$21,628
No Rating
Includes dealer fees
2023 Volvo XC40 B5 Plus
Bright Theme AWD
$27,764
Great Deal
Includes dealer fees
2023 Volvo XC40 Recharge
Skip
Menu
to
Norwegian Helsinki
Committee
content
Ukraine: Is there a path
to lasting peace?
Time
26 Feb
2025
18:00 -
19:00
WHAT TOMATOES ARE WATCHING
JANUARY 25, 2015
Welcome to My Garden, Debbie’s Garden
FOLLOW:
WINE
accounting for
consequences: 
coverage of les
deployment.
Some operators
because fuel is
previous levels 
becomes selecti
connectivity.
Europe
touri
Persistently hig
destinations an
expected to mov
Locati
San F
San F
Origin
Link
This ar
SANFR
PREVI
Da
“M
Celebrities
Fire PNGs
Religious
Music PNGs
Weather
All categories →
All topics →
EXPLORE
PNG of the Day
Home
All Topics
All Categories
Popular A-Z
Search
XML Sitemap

────────────────

What to work on ▸ The result consists of the line with "connectivity." through the last line of the entries above, repeated exactly and with nothing else.

Written response ▸
connectivity.
Europe
touri
Persistently hig
destinations an
expected to mov
Locati
San F
San F
Origin
Link
This ar
SANFR
PREVI
Da
“M
Celebrities
Fire PNGs
Religious
Music PNGs
Weather
All categories →
All topics →
EXPLORE
PNG of the Day
Home
All Topics
All Categories
Popular A-Z
Search
XML Sitemap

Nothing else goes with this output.